Top of Records for processing
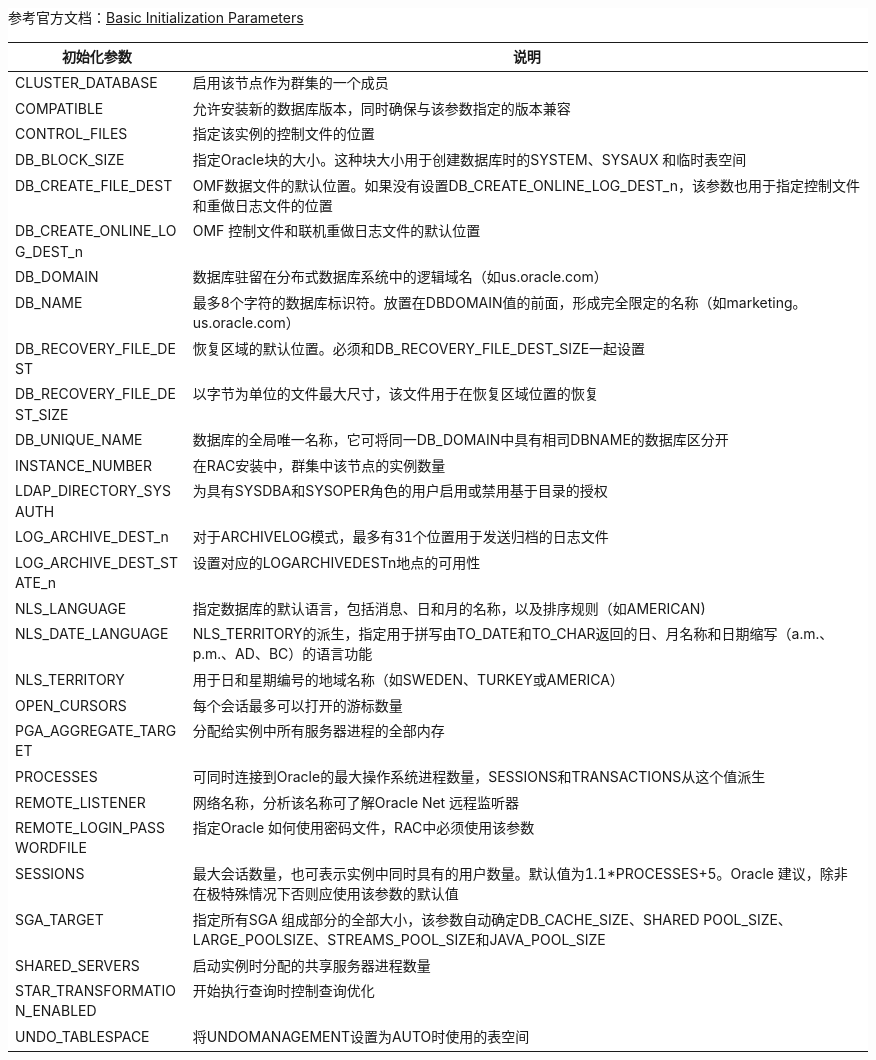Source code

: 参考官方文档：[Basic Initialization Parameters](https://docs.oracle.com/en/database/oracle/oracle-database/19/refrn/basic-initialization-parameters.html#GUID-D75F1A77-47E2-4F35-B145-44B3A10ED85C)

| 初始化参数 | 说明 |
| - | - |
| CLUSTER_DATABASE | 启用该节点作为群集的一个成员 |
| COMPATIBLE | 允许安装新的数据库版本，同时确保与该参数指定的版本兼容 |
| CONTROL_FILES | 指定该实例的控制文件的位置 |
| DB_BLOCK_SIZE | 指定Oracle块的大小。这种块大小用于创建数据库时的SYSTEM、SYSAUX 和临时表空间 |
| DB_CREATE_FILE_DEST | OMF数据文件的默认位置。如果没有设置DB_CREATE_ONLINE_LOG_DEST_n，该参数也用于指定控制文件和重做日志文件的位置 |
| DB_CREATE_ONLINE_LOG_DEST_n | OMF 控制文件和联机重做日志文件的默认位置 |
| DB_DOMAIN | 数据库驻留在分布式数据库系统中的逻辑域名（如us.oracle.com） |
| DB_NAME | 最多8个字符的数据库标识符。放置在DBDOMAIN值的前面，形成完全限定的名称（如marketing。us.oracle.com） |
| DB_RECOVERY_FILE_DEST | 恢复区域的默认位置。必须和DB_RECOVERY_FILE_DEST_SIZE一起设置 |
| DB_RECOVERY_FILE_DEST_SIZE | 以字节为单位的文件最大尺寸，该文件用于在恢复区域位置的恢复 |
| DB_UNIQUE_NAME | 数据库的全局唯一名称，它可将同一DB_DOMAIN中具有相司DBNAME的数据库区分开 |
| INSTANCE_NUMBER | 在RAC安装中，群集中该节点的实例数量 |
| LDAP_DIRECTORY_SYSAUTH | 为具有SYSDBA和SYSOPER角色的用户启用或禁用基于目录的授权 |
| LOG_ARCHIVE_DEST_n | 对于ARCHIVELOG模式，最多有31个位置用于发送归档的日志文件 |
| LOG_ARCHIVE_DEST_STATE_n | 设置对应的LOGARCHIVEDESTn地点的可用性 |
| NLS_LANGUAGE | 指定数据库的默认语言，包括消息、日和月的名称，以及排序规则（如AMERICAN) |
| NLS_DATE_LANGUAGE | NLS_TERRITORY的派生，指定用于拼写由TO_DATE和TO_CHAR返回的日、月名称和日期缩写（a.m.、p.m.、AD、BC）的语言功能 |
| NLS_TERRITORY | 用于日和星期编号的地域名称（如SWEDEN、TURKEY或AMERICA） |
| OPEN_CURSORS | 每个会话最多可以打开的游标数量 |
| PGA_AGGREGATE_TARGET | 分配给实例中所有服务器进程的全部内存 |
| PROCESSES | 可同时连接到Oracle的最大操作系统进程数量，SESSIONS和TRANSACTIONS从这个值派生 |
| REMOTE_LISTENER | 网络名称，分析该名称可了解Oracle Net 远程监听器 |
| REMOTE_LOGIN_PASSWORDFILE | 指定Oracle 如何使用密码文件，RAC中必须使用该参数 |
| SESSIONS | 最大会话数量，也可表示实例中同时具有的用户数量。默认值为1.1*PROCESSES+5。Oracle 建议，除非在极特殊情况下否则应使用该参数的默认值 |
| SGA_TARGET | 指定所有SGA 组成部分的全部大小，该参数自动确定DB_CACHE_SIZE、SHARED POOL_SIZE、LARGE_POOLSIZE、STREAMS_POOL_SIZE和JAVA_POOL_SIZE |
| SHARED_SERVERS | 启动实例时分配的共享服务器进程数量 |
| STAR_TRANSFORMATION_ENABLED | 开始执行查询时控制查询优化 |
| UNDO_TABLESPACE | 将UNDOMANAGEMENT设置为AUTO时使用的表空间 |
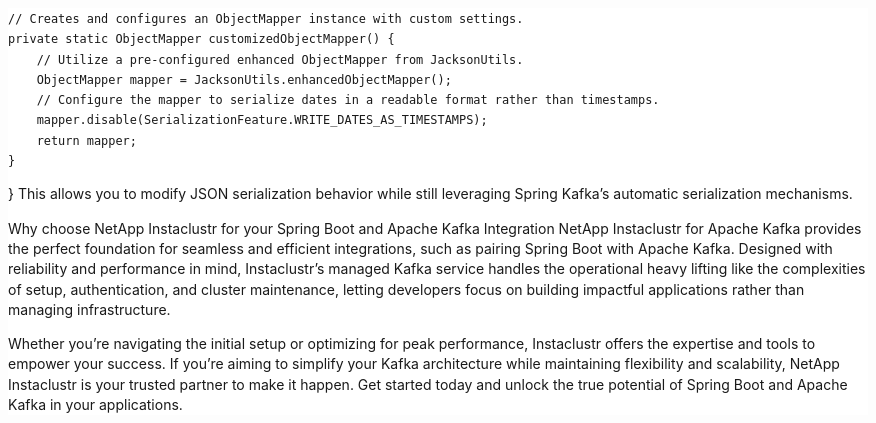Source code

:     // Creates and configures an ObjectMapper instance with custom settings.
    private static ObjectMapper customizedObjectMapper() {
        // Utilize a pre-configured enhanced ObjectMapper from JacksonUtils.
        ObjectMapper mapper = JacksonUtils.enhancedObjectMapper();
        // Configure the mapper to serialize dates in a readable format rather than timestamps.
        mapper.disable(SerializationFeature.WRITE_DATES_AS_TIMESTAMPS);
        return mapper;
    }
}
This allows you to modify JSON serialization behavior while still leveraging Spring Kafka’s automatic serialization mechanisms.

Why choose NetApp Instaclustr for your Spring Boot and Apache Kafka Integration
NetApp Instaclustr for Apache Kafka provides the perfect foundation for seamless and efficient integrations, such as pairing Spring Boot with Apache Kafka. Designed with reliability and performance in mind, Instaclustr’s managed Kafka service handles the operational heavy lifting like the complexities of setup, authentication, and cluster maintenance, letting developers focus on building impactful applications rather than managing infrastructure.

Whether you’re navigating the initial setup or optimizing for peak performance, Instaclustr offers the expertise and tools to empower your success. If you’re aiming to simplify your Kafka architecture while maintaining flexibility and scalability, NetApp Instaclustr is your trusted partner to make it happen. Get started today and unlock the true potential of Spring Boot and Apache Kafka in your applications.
Bottom of Records for processing
| Task requirements |
State how many lines in the rows above contain the string "ObjectMapper". Reply with the number alone.

| Solution to this problem |
4